Я — уже не завлито. Я — не завтео. Я — безродный пес на чердаке. Скорчившись сижу. Ночью позвонят — вздрагиваю*.
. . . . . . . . . . . . . . . . . . . .
О, пыльные дни! О, душные ночи!..
И было в лето от Р. X. 1920-е из Тифлиса явление. Молодой человек, весь поломанный и развинченный, со старушечьим морщинистым лицом, приехал и отрекомендовался: дебошир в поэзии. Привез маленькую книжечку, похожую на прейскурант вин. В книжечке — его стихи.
Ландыш. Рифма: гадыш.
С ума сойду я, вот что!..
Возненавидел меня молодой человек с первого взгляда*. Дебоширит на страницах газеты (4-я полоса, 4-я колонка).

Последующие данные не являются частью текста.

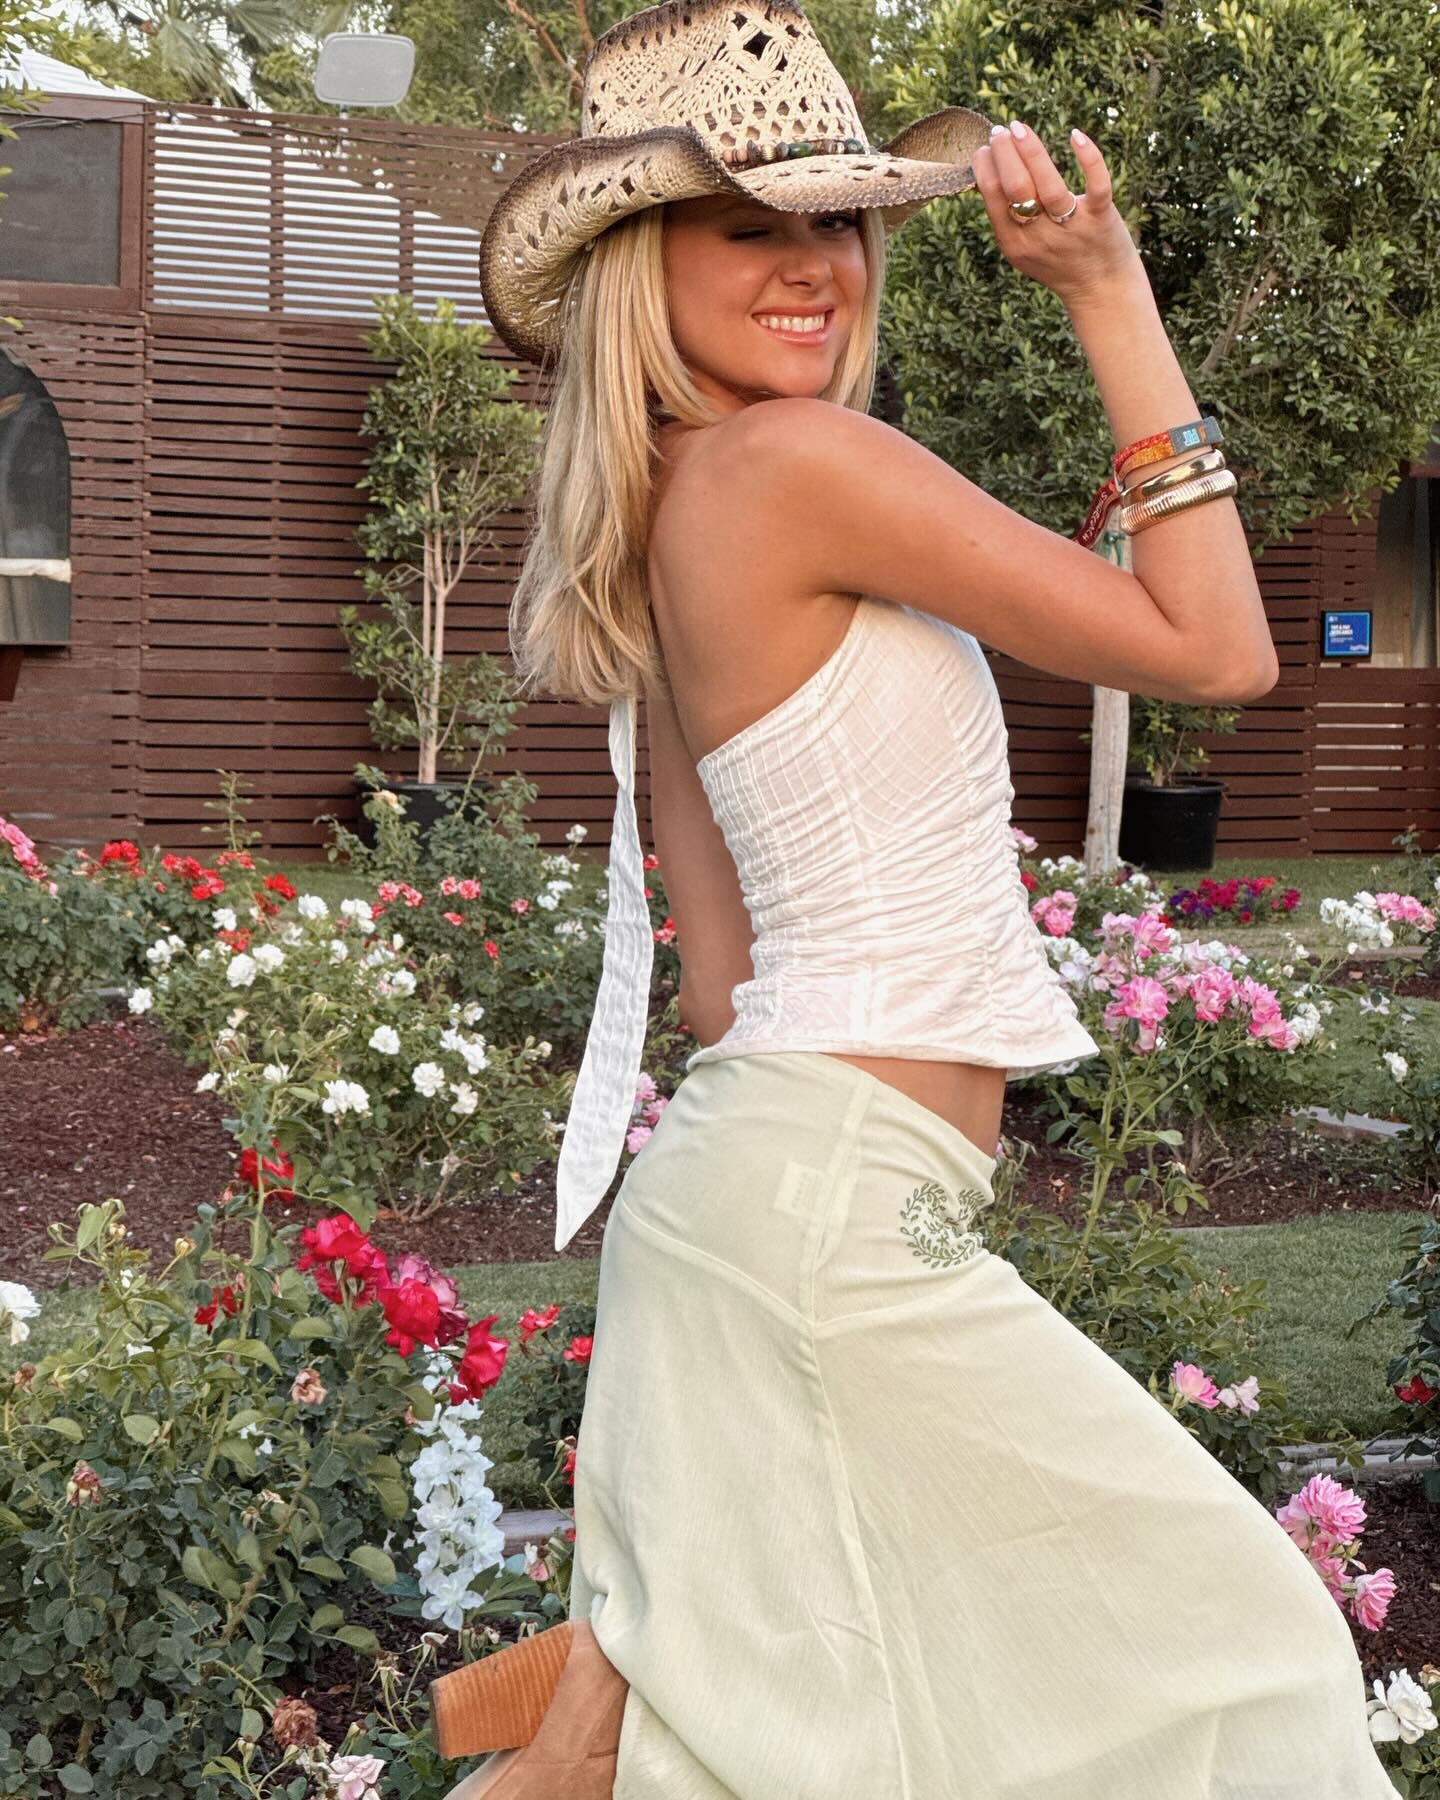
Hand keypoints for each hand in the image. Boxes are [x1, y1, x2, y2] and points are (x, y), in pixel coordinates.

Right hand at [971, 121, 1141, 307]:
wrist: (1101, 290)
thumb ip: (1008, 218)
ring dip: (1032, 151)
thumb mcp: (1025, 248)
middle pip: (1017, 189)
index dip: (986, 169)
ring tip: (1018, 128)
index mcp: (1015, 245)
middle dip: (1005, 155)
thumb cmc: (1059, 261)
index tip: (986, 147)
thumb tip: (990, 169)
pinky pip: (1096, 184)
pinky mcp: (1102, 218)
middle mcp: (1041, 238)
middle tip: (1000, 131)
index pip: (994, 199)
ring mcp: (1072, 228)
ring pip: (1049, 185)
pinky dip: (1088, 157)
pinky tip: (1075, 135)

Про меня пишет. И про Пушкина. Больше ни про что. Пушкина больше, чем меня, ненавидит! Но тому что! Он там, идеже несть*…
А я пропаду, как червяк.
Что это за проклятый город Тифлис!
Второй приехал! В бронзовом воротничке. В брон-зо-вом. Так и выступал в живом журнале. Не шучу я!!
В бронзовом, поймите! . . . . . . . . . .

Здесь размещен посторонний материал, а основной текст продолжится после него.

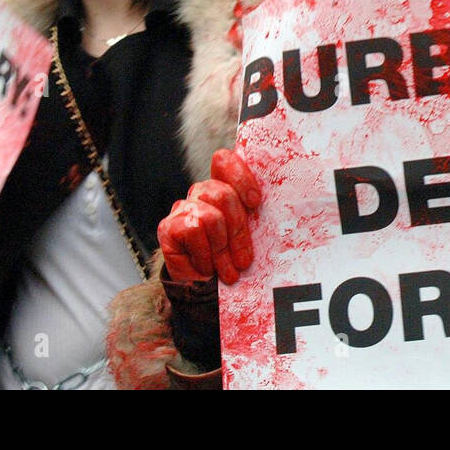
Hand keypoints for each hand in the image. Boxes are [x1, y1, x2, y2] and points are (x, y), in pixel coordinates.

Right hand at [158, 148, 262, 284]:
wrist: (201, 288)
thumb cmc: (231, 259)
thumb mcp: (248, 235)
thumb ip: (256, 217)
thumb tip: (280, 213)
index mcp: (223, 188)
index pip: (224, 162)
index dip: (240, 177)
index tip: (255, 203)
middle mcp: (202, 193)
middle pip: (224, 194)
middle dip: (239, 231)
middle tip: (244, 261)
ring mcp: (184, 207)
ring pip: (212, 217)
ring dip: (222, 250)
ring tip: (228, 271)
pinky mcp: (169, 225)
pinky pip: (194, 231)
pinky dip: (205, 255)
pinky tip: (207, 268)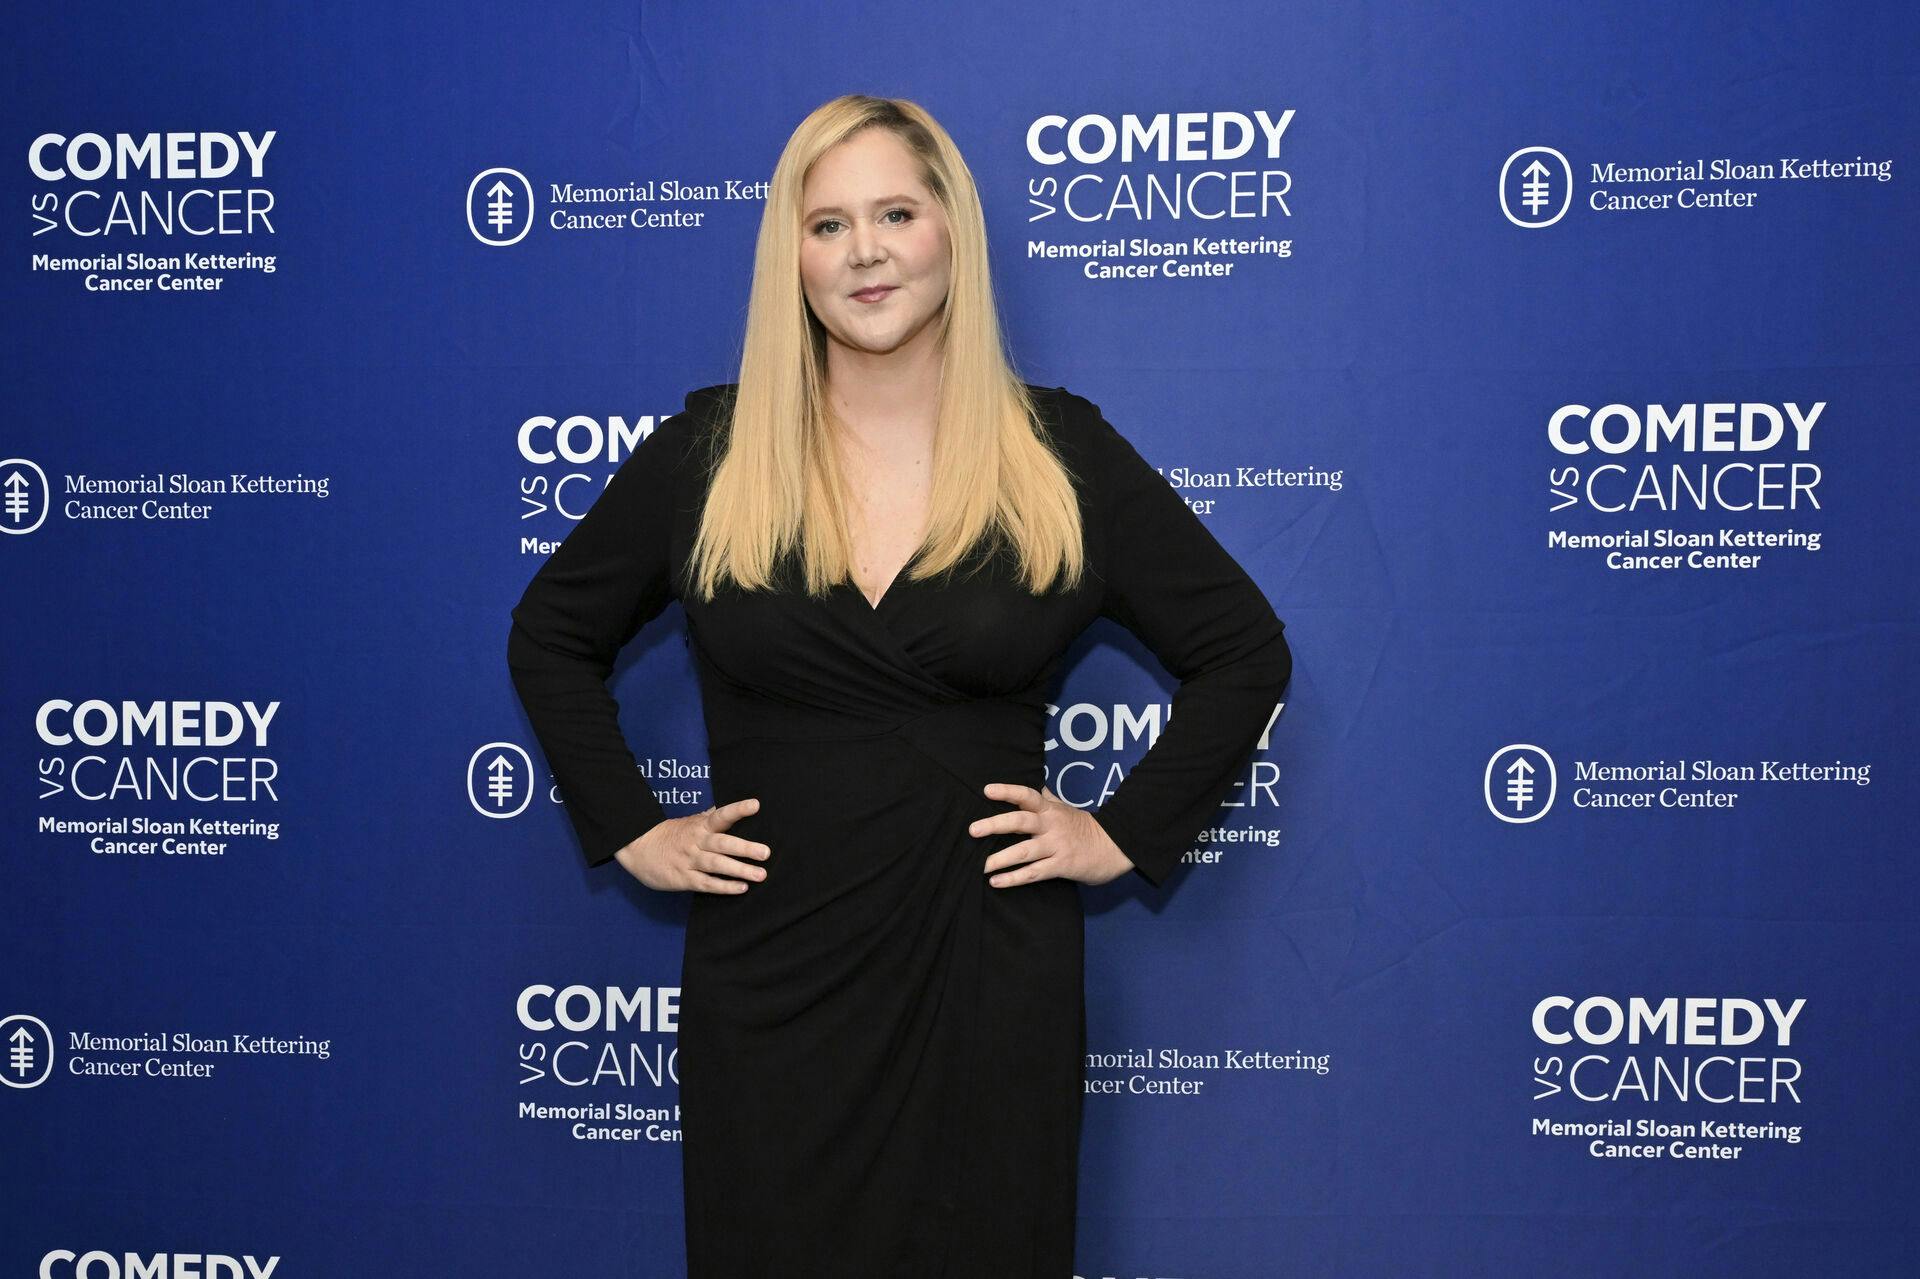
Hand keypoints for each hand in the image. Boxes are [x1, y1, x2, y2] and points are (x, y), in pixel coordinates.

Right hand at [613, 797, 770, 893]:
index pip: (721, 815)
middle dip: (745, 848)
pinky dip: (724, 886)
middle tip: (765, 852)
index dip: (738, 810)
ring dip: (740, 869)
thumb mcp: (689, 822)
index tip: (755, 805)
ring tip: (760, 875)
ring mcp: (690, 861)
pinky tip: (741, 888)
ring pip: (717, 865)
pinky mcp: (684, 878)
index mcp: (699, 825)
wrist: (638, 848)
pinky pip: (707, 883)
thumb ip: (709, 818)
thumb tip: (725, 809)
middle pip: (723, 843)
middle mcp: (697, 842)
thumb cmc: (669, 835)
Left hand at [970, 783, 1133, 887]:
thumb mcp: (1066, 809)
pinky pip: (1034, 873)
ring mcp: (1056, 846)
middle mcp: (1051, 826)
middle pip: (1020, 821)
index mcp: (1051, 810)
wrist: (1115, 847)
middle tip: (973, 830)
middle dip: (995, 824)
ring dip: (1000, 858)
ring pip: (1024, 851)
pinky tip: (997, 882)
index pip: (1027, 795)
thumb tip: (1035, 786)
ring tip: (979, 865)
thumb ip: (1047, 799)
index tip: (987, 790)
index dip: (1007, 791)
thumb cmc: (1085, 828)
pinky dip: (1014, 878)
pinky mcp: (1061, 866)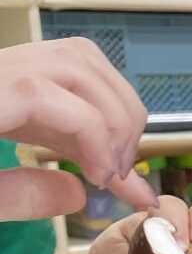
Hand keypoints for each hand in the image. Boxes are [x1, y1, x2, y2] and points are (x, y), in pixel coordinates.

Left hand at [0, 39, 150, 217]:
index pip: (42, 93)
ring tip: (114, 153)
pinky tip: (97, 137)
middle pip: (75, 65)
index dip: (90, 133)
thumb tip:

. . . . . . . . . . . . . . . . . . . .
Беллетриста Слезкина выгнали к черту*. Несмотря на то, что у него всероссийское имя и беременная жена. А этот сел на его место. Вот тебе и изо, мизо. Вот тебе и деньги за ковер.
. . . . . . . . . . . . . . . . . . . .
Луна в венце. Мы с Юрием сидим на балконе и смотрим в звездный полог. Но нет облегчения. Через несколько часов погаснут звезды, и над нами вспыхнет огненный шар. И опять, как жуки на булавках, будем подыхать*…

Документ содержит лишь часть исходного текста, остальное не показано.